Enfin, ce qui vient de se passer dans le contexte de la triste actualité liée à la pandémie du coronavirus (Covid 19) a profondément chagriné les habitants de l’île et choqué tous les Djerbiens, en Tunisie et à l’étranger. Comme si la souffrance à elle seule ne suffisait pas, ne voilà-t-il pas que les Djerbiens sont considérés comme des pestiférés et accusés d’être à l’origine du «mal». À tel point que deux malades de Houmt Souk infectés par le virus se voient refuser l’accès à l’hôpital universitaire de Médenine.

Un tel agissement a une double étiquette : non-assistance à personne en danger et régionalisme. Le refus d’admettre un malade, quelle que soit son origine et quel que soit son lieu de résidence ou son statut social, constitue un manquement et un délit réprimés par la loi partout dans le monde. Tout aussi grave que la non-assistance à personne en danger est le régionalisme dont les Djerbiens ont été victimes dans un passé pas très lointain, lorsque des voisins, chers et proches, ont refusé qu’une station de traitement de déchets soit installée «chez eux» sur «leur territoire».
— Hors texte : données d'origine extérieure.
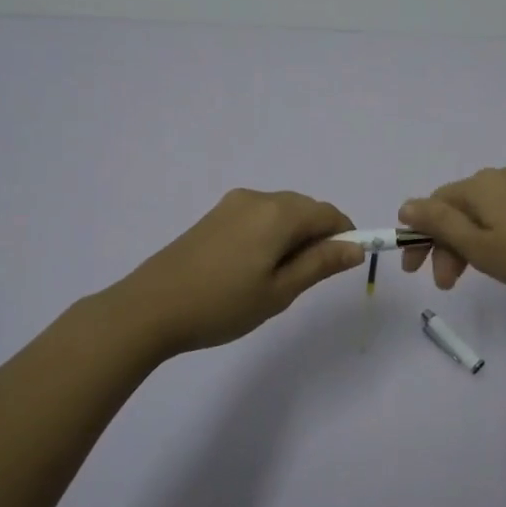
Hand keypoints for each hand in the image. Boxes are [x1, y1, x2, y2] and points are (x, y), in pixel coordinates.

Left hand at [110, 189, 363, 357]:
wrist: (150, 308)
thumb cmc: (222, 304)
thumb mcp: (279, 291)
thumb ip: (320, 264)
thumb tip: (355, 247)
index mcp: (278, 213)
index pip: (329, 213)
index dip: (345, 236)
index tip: (341, 267)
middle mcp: (257, 198)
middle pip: (305, 208)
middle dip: (318, 236)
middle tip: (305, 280)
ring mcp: (232, 205)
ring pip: (281, 212)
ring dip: (293, 236)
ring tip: (276, 279)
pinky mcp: (213, 216)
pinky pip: (258, 217)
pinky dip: (270, 235)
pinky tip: (252, 268)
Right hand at [398, 162, 505, 302]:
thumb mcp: (480, 246)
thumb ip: (439, 225)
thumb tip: (405, 205)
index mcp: (480, 184)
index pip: (434, 205)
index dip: (419, 237)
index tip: (414, 271)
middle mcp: (501, 175)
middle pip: (458, 208)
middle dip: (445, 245)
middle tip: (447, 284)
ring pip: (482, 212)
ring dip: (469, 244)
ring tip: (475, 277)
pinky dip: (494, 236)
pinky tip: (504, 258)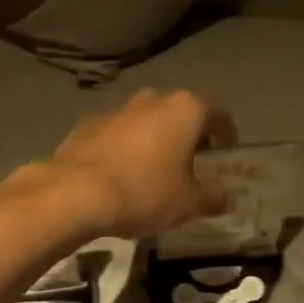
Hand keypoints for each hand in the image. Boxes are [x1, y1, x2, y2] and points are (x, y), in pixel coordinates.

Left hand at [43, 89, 236, 239]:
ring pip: (147, 118)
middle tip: (194, 158)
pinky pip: (117, 131)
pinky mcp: (87, 123)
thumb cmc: (145, 192)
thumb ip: (211, 198)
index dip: (226, 133)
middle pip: (180, 111)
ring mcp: (118, 108)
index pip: (217, 114)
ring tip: (156, 166)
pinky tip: (122, 170)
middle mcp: (153, 99)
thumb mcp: (188, 203)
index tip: (227, 149)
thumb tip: (227, 200)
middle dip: (189, 132)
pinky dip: (125, 145)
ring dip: (155, 136)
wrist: (76, 194)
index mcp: (185, 110)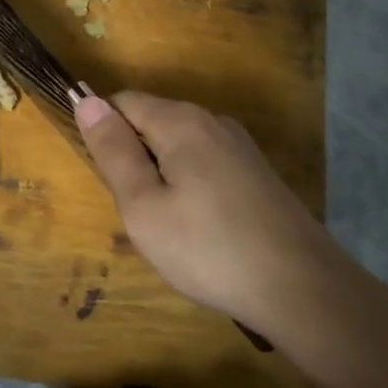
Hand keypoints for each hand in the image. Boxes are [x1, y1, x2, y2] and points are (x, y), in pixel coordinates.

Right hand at [75, 92, 345, 336]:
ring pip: (180, 147)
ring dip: (163, 178)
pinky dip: (191, 188)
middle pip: (153, 123)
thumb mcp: (143, 206)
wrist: (301, 287)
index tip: (108, 181)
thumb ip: (113, 151)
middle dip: (135, 160)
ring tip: (171, 229)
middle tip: (140, 215)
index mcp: (181, 121)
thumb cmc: (208, 248)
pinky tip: (203, 231)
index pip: (123, 102)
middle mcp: (213, 121)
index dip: (104, 133)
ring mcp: (240, 147)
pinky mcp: (257, 172)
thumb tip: (86, 100)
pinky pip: (206, 165)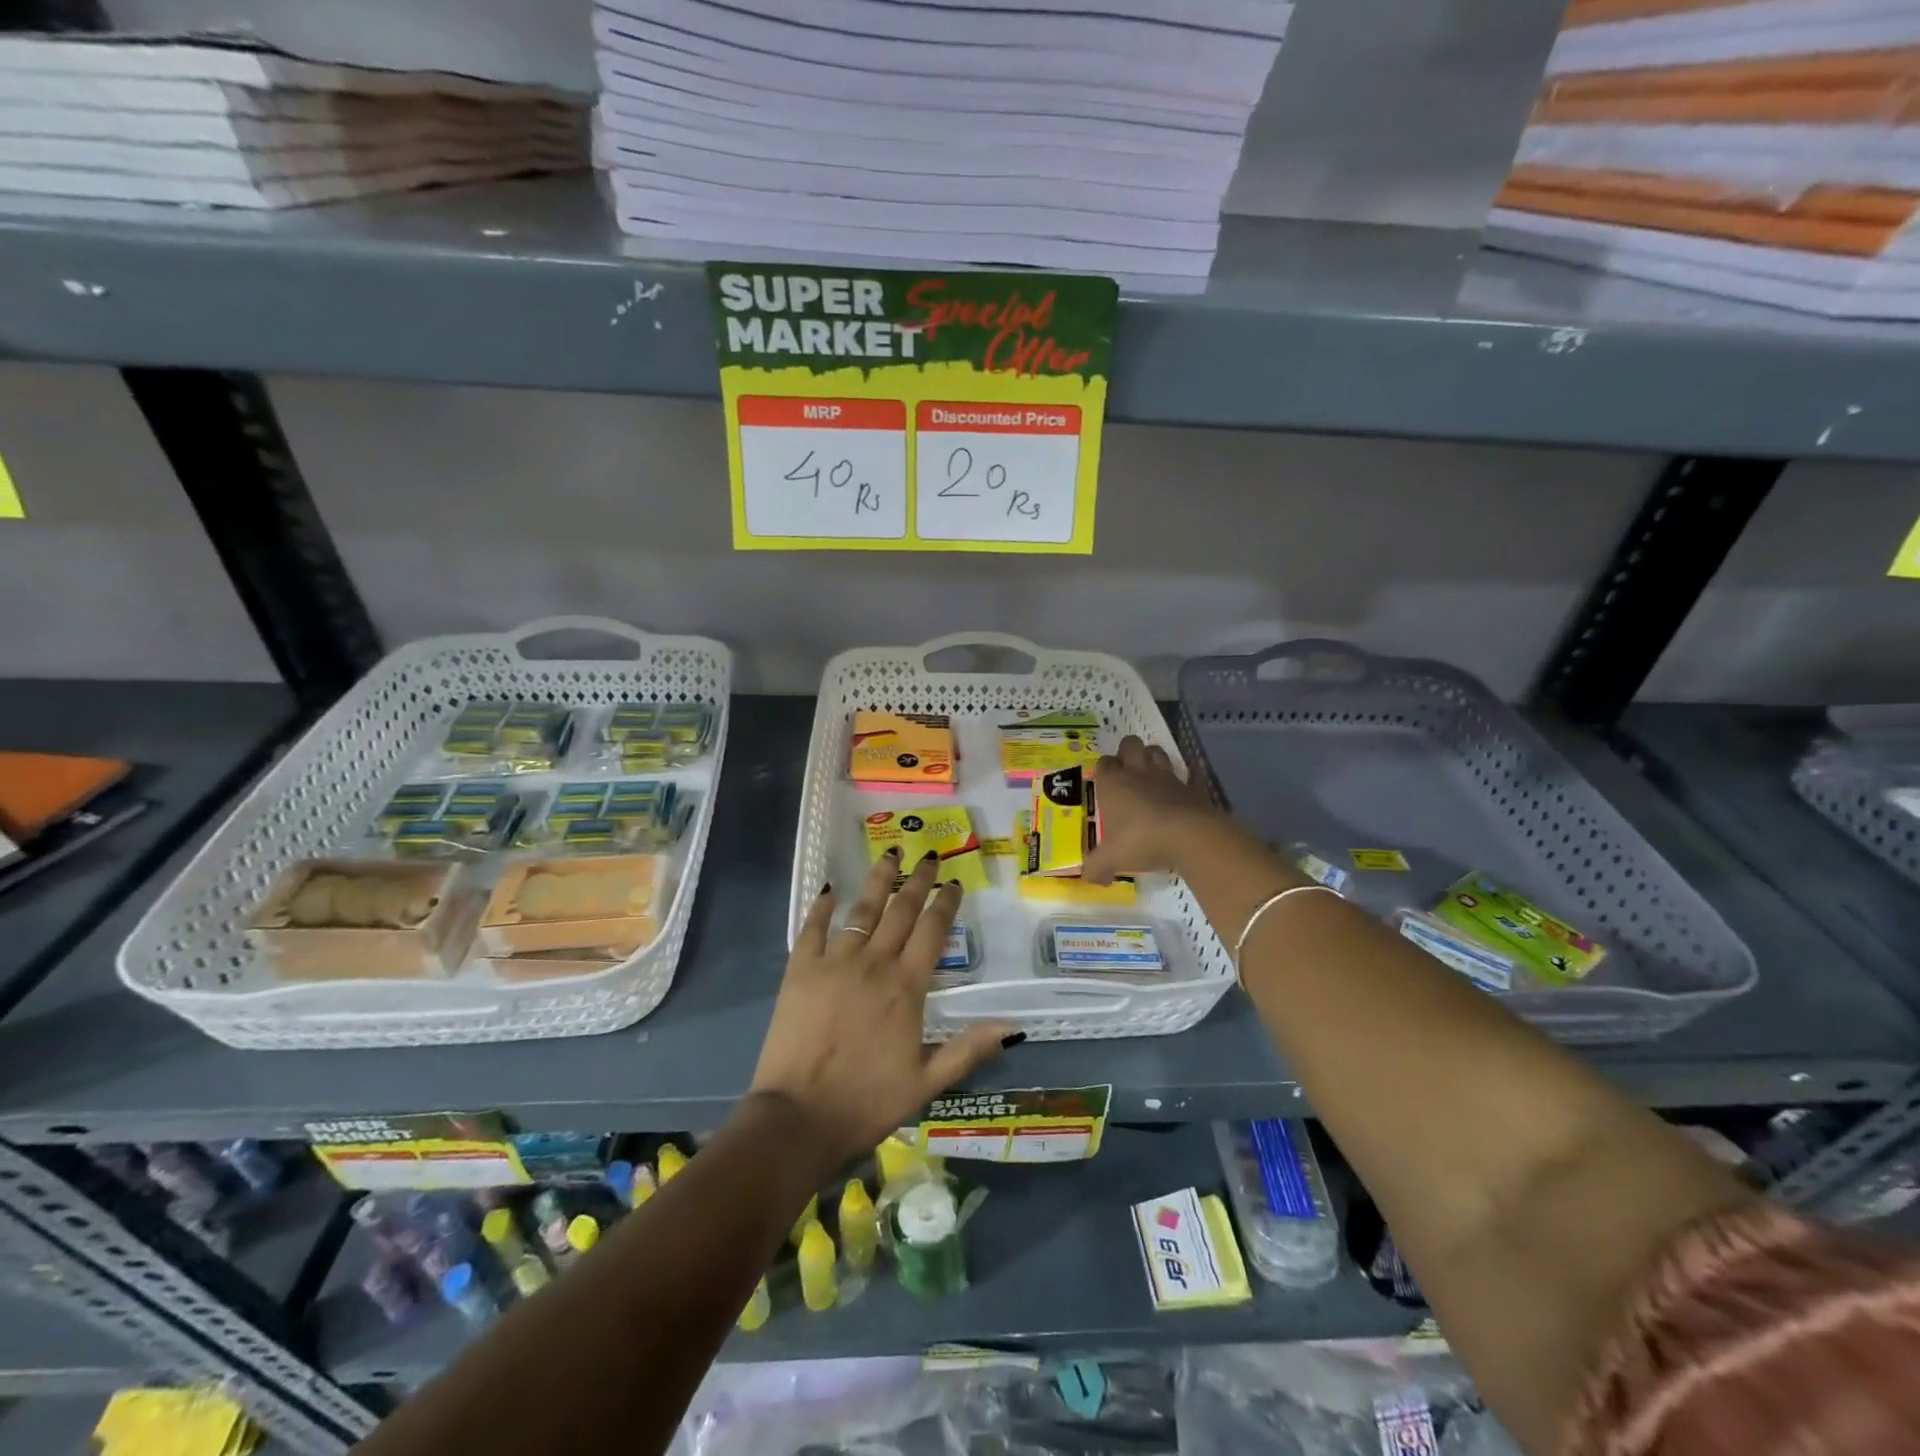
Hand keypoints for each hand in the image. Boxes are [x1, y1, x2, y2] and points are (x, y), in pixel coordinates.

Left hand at [749, 849, 1015, 1170]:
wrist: (798, 1119)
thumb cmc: (867, 1102)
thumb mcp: (926, 1082)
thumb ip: (968, 1049)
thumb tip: (1014, 1026)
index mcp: (906, 988)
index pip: (933, 932)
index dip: (946, 904)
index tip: (954, 883)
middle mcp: (874, 964)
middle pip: (900, 911)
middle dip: (918, 880)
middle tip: (929, 856)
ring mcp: (834, 963)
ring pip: (861, 910)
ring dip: (877, 880)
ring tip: (889, 854)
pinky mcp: (800, 971)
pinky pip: (811, 929)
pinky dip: (820, 908)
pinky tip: (828, 890)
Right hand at [1083, 735, 1230, 882]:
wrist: (1189, 836)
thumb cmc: (1142, 840)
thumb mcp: (1112, 858)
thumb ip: (1097, 867)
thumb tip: (1089, 879)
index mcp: (1113, 783)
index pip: (1104, 762)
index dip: (1104, 769)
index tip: (1105, 785)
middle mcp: (1138, 773)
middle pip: (1130, 744)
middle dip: (1127, 752)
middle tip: (1127, 773)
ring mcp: (1167, 777)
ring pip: (1157, 751)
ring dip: (1153, 757)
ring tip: (1151, 776)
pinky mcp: (1192, 786)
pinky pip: (1190, 774)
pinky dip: (1188, 777)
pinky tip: (1186, 786)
Les Djerbiens entendent désormais faire entendre leur voix

Toutes ces constatations et tous ces faits indignent les habitants de l’île au plus haut degré. Longtemps «dociles» et citoyens loyaux et travailleurs, ils entendent désormais s’exprimer, faire entendre leur voix, leurs aspirations et leurs revendications et exiger davantage d’équité, d’égard et de justice.

Car Djerba contribue depuis très longtemps à l’économie du pays et à l’essor du sud-est tunisien. Et que reçoit-elle en échange? Elle essuie l’affront et l’humiliation de se voir refuser l’autorisation de traiter les déchets sur le territoire du Gouvernorat dont elle fait partie et, qui plus est, se voit refuser l’accès à un malade dans un état critique au CHU de la wilaya ou gouvernorat dont elle fait partie. L’ambulancier transportant le malade a été accueilli de façon ignominieuse aux cris de «Corona dégage». Il a été obligé, après cinq heures d’attente, de rebrousser chemin face à une foule hostile. Les Djerbiens ont vécu ce rejet incompréhensible comme une atteinte à leur dignité de la part de concitoyens pour lesquels ils n’ont que respect, amitié et fraternité.

Dans ces conditions, les insulaires ont de la peine à saisir la raison qui se cache derrière cet acharnement à ne pas accorder à leur île le statut de wilaya. Comme arguments, et pour parler chiffres, ils signalent que le chef lieu du gouvernorat compte près de 80.000 habitants tandis que Djerba en compte 163.000.

Par ailleurs, ceux qui avancent les critères du nombre d’habitants et de la superficie pour l’octroi d’un statut administratif quelconque notent qu’il existe dans le monde des entités plus petites qui jouissent d’un statut respectueux des aspirations et des intérêts légitimes de leur peuple.

D’aucuns citent, à titre d’exemple, Malte. Malte est un Etat qui compte une population de 450.000 habitants et a une superficie de 316 km2, inférieure à la superficie de Djerba (514 km2).

Faire partie d’une wilaya implique une relation mutuellement profitable. D’où la nécessité de se poser la question de savoir en quoi le rattachement administratif à Médenine présente un quelconque intérêt pour Djerba. C’est une relation à sens unique à tout point de vue : débouchés pour la main d’œuvre, source financière et budgétaire considérable, contribution importante à la renommée de la région. À l’inverse, les désagréments occasionnés par cette relation à sens unique sont multiples : tracasseries administratives, formalités et démarches légales et autres rendues plus difficiles et plus ardues du fait de la distance et de la centralisation, etc…!

* Ancien fonctionnaire international et enseignant universitaire.